Dr. John shook his head. “No—that’s not the way to handle it, Steve. You’d only get a name for meddling in affairs beyond the jurisdiction of a curate. Besides, I happen to know that the attitude at the Chancery is ‘hands off.’ There’ll be a ringing editorial about it in The Monitor, but as for interfering with the internal management of the City General, well —Number One is too smart for that.”

John Byrne’s diagnostic turn of mind let him see the other side of the case. “I can understand why, Steve. To the lay mind, the Church’s position in this skull-crushing business is a nasty one to defend.” He hooked a long arm around Rita’s waist. “Most men, myself included, feel that a living wife is more valuable than a dead baby.”

Watching Rita’s head find a natural place under Dr. John’s collarbone, Steve understood very well. “What’s your next step, John?”

Humor too grim for smiling, too controlled for bitterness, played through John Byrne’s reply. “Oh, I’ll open up shop in South Boston and write prescriptions for people with sniffles and hangovers.
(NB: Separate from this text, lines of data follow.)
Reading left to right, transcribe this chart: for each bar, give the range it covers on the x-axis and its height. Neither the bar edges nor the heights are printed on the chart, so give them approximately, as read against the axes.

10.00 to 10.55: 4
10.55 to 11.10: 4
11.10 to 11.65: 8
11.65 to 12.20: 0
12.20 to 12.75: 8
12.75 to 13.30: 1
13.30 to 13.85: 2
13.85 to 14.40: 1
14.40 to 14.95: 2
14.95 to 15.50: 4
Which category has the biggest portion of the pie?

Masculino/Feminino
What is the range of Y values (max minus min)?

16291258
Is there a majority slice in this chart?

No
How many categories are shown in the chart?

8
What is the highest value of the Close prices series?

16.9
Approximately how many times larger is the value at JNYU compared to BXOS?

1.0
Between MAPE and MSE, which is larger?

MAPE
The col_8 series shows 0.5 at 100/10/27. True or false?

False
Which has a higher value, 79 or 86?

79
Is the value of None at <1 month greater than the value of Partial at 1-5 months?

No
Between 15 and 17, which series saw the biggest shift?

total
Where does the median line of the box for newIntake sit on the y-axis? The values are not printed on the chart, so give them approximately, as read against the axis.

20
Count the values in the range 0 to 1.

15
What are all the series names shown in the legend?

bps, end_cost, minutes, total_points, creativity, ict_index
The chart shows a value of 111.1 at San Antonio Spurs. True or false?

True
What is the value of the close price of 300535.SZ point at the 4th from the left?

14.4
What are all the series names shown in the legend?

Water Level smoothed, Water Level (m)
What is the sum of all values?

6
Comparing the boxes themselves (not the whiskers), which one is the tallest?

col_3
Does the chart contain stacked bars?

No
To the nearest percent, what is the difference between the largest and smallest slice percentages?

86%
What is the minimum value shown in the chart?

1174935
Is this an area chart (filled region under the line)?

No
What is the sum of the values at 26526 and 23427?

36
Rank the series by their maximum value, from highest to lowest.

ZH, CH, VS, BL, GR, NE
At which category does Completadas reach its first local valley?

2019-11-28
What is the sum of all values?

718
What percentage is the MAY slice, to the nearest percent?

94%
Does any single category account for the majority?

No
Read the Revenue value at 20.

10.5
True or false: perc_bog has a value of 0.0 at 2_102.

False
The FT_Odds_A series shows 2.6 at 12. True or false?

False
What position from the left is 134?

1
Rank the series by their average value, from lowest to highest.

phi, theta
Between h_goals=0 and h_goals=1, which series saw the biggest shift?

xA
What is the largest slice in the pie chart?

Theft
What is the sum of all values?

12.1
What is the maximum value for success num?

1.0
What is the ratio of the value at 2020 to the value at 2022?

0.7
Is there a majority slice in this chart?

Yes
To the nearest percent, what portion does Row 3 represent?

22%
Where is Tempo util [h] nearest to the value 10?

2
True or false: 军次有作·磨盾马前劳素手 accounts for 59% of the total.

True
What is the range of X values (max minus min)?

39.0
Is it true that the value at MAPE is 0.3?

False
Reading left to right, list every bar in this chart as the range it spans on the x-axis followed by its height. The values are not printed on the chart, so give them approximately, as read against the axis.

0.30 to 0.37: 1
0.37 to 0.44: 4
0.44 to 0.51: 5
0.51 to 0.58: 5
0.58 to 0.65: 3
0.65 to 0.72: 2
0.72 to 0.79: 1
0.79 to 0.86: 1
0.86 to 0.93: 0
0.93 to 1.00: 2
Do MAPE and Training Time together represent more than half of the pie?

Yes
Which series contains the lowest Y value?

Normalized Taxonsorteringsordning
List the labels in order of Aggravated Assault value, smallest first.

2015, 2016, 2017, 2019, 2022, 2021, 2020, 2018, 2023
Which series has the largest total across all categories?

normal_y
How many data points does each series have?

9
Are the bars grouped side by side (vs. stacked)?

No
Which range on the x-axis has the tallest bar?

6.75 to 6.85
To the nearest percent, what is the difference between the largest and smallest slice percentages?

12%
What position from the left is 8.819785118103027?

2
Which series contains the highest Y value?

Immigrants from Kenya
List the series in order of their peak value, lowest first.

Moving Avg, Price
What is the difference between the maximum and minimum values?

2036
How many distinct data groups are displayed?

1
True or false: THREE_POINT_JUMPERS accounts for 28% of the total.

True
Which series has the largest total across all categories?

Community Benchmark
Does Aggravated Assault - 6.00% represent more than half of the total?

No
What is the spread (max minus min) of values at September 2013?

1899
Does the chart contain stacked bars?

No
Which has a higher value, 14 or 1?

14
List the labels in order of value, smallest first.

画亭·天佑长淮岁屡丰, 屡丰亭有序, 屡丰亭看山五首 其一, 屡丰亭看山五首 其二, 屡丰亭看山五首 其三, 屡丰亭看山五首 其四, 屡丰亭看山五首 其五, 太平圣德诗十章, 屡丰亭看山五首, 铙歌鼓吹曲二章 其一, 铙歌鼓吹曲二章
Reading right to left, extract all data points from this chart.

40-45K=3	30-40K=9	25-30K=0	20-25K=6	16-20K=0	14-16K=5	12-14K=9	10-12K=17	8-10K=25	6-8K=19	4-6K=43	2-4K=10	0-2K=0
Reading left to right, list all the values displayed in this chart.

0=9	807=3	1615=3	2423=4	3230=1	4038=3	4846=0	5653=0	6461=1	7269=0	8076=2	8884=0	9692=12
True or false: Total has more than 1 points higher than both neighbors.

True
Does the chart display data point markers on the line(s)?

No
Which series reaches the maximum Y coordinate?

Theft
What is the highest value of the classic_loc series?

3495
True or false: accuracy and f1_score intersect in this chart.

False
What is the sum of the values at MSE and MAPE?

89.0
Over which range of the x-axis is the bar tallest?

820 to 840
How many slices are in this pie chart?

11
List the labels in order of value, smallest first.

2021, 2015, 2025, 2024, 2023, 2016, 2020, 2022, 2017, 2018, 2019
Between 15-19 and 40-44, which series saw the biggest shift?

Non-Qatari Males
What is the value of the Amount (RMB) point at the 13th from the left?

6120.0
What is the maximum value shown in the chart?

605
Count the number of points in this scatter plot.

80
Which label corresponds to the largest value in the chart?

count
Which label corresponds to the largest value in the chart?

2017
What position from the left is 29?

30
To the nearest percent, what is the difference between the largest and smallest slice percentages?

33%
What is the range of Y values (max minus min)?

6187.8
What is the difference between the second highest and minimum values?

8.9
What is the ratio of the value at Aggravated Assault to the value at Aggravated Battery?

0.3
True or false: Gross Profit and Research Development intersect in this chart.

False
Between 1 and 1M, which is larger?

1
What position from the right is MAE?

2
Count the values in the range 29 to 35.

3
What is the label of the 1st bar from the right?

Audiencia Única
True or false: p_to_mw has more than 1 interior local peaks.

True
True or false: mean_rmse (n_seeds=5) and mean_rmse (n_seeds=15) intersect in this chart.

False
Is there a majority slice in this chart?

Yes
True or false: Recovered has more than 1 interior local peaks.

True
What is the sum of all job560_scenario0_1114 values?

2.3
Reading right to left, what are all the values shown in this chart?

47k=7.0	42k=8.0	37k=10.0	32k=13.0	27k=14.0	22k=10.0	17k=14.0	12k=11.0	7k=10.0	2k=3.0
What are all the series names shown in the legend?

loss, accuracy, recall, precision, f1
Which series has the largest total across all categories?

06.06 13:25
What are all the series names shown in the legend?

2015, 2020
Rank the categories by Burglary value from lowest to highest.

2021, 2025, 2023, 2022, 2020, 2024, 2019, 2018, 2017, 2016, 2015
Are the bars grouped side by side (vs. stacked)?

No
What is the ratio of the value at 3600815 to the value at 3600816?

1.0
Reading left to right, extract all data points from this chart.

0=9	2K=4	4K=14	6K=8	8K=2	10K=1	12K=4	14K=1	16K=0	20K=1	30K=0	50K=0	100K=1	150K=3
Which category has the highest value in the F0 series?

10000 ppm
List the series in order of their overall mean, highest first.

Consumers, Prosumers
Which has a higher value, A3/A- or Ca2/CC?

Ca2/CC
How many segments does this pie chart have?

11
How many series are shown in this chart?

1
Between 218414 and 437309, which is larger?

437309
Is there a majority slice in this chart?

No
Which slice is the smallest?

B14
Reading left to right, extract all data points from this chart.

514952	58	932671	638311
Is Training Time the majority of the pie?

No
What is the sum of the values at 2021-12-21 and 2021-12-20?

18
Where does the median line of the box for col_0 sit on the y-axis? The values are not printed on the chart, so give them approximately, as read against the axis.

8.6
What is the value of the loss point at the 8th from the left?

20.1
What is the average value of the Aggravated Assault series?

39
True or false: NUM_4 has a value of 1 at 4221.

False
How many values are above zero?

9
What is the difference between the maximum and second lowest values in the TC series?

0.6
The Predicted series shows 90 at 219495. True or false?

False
I may even get some life-insurance examinations at a dollar apiece. And don’t forget, I’m supposed to be an obstetrician. People in South Boston have a lot of babies, and at the last minute they’ll be asking Dr. Byrne to kindly step around with his little black bag, and please bring his own soap because the rats ate the last piece in the house. There’ll be plenty to do, once I get started. Meanwhile, Rita and I—well, I guess we’ll just keep on waiting.”

For the first time in his life Stephen wished that he had a great deal of money. He would say to this wonderful pair: “Look, you two. Here’s twenty-five thousand dollars. Get married right away and buy a house in Brookline, with enough room for five or six kids. Then you, John, set yourself up on Commonwealth Avenue, with waiting rooms, receptionists, and nurses—out-Brahmin the Brahmin doctors at their own game of high-priced surgery.”

How childish! No, salvation didn’t come that way to people like John Byrne and Rita Fermoyle. Steve said the thing he really believed. “I’m glad you made the decision, John. It’s tough—but there’s nothing else you could have done.”

He kissed Rita, shook hands with Dr. John, and felt his way down the dark, banistered stairs. He knew that as soon as he closed the door, Rita’s consoling mouth would be under her John’s. The knowledge brought only gladness. In a world of grief, frustration, and loneliness, when men and women kissed and clung to one another for mutual support, Stephen felt neither alone nor unsupported.

A sea of greater love buoyed him; he floated on its sustaining wave.

Yet as he reviewed John Byrne’s decision, Stephen saw quite clearly that God’s weather was not always halcyon. The sea of faith could buffet as well as sustain. To accept its salt chastisement without whimpering required extraordinary self-discipline and perfect trust.

“When my test comes,” prayed Stephen, “grant, Lord, that I shall not murmur against the rigors of Thy love.”